BRUSSELS - EU foreign ministers called Monday for an alliance with Muslim countries to fight the growing militant threat as anger over the Charlie Hebdo’s blasphemous cartoons fed fresh protests and violence.

Foreign policy head Federica Mogherini met Arab League chief Nabil al-Arabi to urge better cooperation in the wake of last week’s deadly Paris attacks and anti-terrorism raids in Belgium.

In jittery Brussels, where Belgian troops guarded the EU headquarters and other sensitive buildings, ministers were discussing how to prevent battle-hardened jihadis returning home from the Syria and Iraq. “Terrorism and terrorist attacks are targeting most of all Muslims in the world so we need an alliance,” Mogherini told reporters.

“We need to strengthen our way of cooperating together, first of all with Arab countries but also internally. The threat is not only the one we faced in Paris but also spreading in many other parts of the world.” Al-Arabi, the Arab League secretary general, added that “every country in the world is suffering from terrorism.” “It is not just a military or security issue, it covers the intellectual, cultural, media and religious spheres and that is what we are trying to get,” he said.

Many of the ministers will meet again on Thursday in London when US Secretary of State John Kerry co-hosts talks with some 20 countries, including Arab states.
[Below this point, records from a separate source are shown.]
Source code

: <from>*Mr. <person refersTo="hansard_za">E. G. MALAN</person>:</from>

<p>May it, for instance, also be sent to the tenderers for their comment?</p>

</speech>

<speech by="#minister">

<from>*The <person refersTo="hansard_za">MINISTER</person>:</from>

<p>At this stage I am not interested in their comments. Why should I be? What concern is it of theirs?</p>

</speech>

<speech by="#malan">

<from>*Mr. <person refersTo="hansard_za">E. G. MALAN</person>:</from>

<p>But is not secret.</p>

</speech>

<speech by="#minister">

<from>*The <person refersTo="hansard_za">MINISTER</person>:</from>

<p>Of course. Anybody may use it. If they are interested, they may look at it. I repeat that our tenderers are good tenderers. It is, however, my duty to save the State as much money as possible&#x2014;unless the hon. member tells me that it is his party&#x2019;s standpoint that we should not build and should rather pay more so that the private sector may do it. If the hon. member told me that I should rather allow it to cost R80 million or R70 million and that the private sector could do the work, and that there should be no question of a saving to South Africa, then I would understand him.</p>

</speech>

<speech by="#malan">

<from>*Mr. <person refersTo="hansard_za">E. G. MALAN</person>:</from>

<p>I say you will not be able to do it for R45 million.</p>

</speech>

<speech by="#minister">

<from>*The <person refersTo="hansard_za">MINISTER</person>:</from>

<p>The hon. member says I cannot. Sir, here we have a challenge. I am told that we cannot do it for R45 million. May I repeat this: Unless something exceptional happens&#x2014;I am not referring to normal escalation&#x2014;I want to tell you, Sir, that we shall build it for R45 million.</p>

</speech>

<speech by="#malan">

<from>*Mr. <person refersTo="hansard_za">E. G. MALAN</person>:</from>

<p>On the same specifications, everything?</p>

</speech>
The EU meeting Monday was to prepare for a special European summit on February 12 dedicated to fighting terrorism. But so far many EU states have been reluctant to open up their intelligence networks to anyone except their most trusted allies for fear of harmful leaks, let alone with the Arab world.

Efforts to push through a system for exchanging air passenger information which many states say would help track suspected militants have also been held up by a sceptical European Parliament.

German Foreign Minister Frank-Walter Steinmeier said however in Brussels that the Paris attacks had “changed Europe and the world”, calling for “possibly increased exchanges with Muslim countries.”

His British counterpart Philip Hammond made the same point and pressed the need for progress on the passenger data system.

In London, however, the government found itself embroiled in a damaging spat over a letter sent to British imams with its call for community leaders to do more to root out extremism.

Belgian authorities meanwhile were still hunting for Abdelhamid Abaaoud, considered the brains behind an Islamist cell plotting to kill Belgian police that was broken up last week.

Greek prosecutors will consider Monday a Beglian extradition request for a suspect arrested in Athens on Saturday who could be linked to the cell.

In Germany, police banned a rally by the anti-Islamic PEGIDA movement in the eastern city of Dresden after a reported threat from IS on the movement’s leader Lutz Bachmann.

Denmark was due on Monday to host its first march by PEGIDA, whose rallies have spread rapidly since they started in October.